'Tachycardio' is a larger-scale, higher fidelity iteration of a previous biometric robot project 'Two products of a heartbeat'. The handmade chassis of 'Two Products' limited its walking ability. With biometric capabilities out of the way, 'Tachycardio' is an exercise in the articulation of a robot. 


Tachycardio is being developed for a show by Elektrolab in Brisbane due to be completed sometime before September. The show is conceptualised as an ecclectic arcade, Tachycardio being placed among other interactive art pieces. 


Users race a crawling, wiggling pupa-larva-robot with their heart rates across a surface. There is a random chance that a large, crab-like robot controlled by all the player's heart beats emerges mid-game sweeping the racing surface. The game temporarily switches to a cooperative mode as the players have to attempt to align their heart beats. 

The concept is very similar to my previous project in that the goal is to ask the audience to identify with their heart beat as a life giving process they have little direct control over, and subsequently highlighting our dependence on the biological and the subconscious. In Tachycardio, asking the user to attempt to control their heart rate, accelerating it potentially to an uncomfortable extent, makes them super aware of their heart and its limitations, perhaps at the cost of emphasis on the subconscious. 

I'm hoping a competitive/cooperative premise will engage the audience more.

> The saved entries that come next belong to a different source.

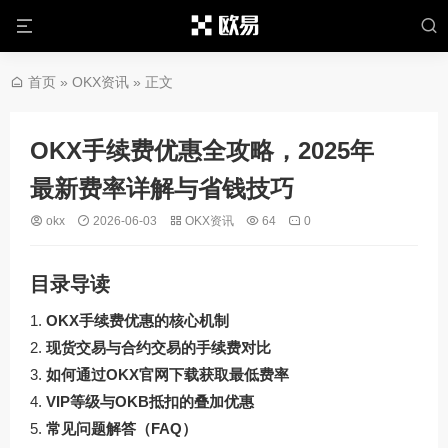
首页
»
OKX资讯
» 正文
OKX手续费优惠全攻略，2025年
最新费率详解与省钱技巧
okx
2026-06-03
OKX资讯
64
0
目录导读
OKX手续费优惠的核心机制
现货交易与合约交易的手续费对比
如何通过OKX官网下载获取最低费率
VIP等级与OKB抵扣的叠加优惠
常见问题解答（FAQ）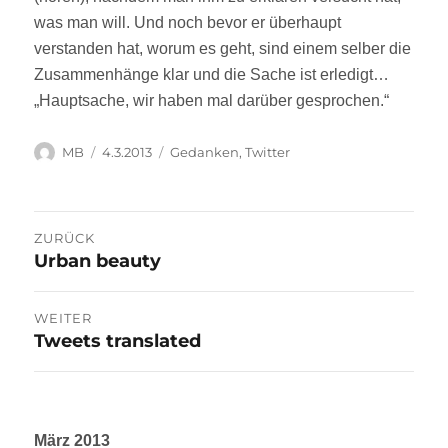
was man will. Und noch bevor er überhaupt
verstanden hat, worum es geht, sind einem selber die
Zusammenhänge klar und die Sache ist erledigt…
„Hauptsache, wir haben mal darüber gesprochen.“
Autor
Veröffentlicht
Kategorien
MB
4.3.2013
Gedanken
,
Twitter
am
Beitragsnavigation
ZURÜCK
Urban beauty
Vorheriger
Beitrag:
WEITER
Tweets translated
Nächster
Beitrag:
März 2013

The power of visualising biometrics is demonstrated throughout interactive art. 
Sean Montgomery uses interactive biometrics frequently in projects such as Hivemind (that explores subconscious communication of brainwaves between individuals) and Emergence (which creates a visual link between electronics and the biological body).
The power of organic machines in a fine art setting is demonstrated in the portfolio of Michael Candy, who anthropomorphises and mystifies robots. See: Little sunfish, Cryptid, Azimuth.

Robot: Pupabot



The robot combines some features of sea fleas / mole crabs and a darkling beetle pupa which I've handled lots through my mealworm farming adventures. The tail will be covered in sand-coloured suede and the eyes will glow bright white. 


The gait of the robot is inspired by Slant Concepts' Crawling Robot,  After investigating a dozen modes of robot locomotion, I chose this gait because it is simple and stable while still being dynamic and organic. Other gaits rely on a considered centre of mass or were not sufficiently dynamic.  The arms of the Pupabot are inspired by hexapod designs, but specifically I looked to Jason Leung's Quadraped Robot

The print-in-place tail is inspired by the many flexi-toy designs on, such as this lizard.



The shell houses two acrylic plates supporting the power supply and Microbit. The plates sit on rails and are stopped at the end. I suspect after prototyping I might have to pitch the tails down toward the stoppers, but the shell might also be in a tilted position due to the gait anyway, 

Another view of the shell cavity.

7.5mm tunnels for 5mm LEDS to be inserted into the eyes from the inside. The eyes are a thin-walled cavity so that they pass through but diffuse light while the head is solid (depending on infill). 

The head is held in place by (hopefully) flexible prongs that compress with a pinch.

The Print-in-place tail chain is attached to the shell via a separately printed axel. It took extra time to figure this one out and I am not entirely sure that it will work. I will have to find out through physical prototyping. 

First the inside components of the axil are inserted into the hole of the tail chain. Then caps are inserted into the inside components of the axil through the outside. 

Comes apart like this:

The suede cone is attached to the body via thread holes. There are 6 on each frame, and 6 on the inside of the shell. 

The print in place tail and the frames are separated in the printing files to print more efficiently. 

Servo arms accommodate 4 generic 9g servo and are screwed on. 

A video demonstrating how these parts come together

Imported Model Credits

Micro:Bit Model

9V battery holder

Fs90r servo

The long servo arm

The Short servo arm


see instructions for how to put the components together post printing. 
The frames of the tail need to be covered with a suede cone and electronics need to be inserted at different points of assembly.  

Arcade Set Up


Final will require 2-4 racing robots, and one big crab robot. The racing surface will be gritty to aid traversal. Ii will be elevated about a meter from the ground, about a meter wide and 1.5m long. It will be surrounded by painted timber walls with a wide lip, which the robots are pulled back into via string at the end of each round. There is a finish line to signify a win state. Pulse sensors in decorative casings are lined up on the lip of one of the walls. The casing also controls how the player contacts the sensor, to insure even and honest contact (the system can be cheated by moving the finger a whole lot). 

I'd love to work a blue light/blacklight into it to make the robots glow much like scorpions. The arcade 'machine' case will be of a fluro pink and green colour palette.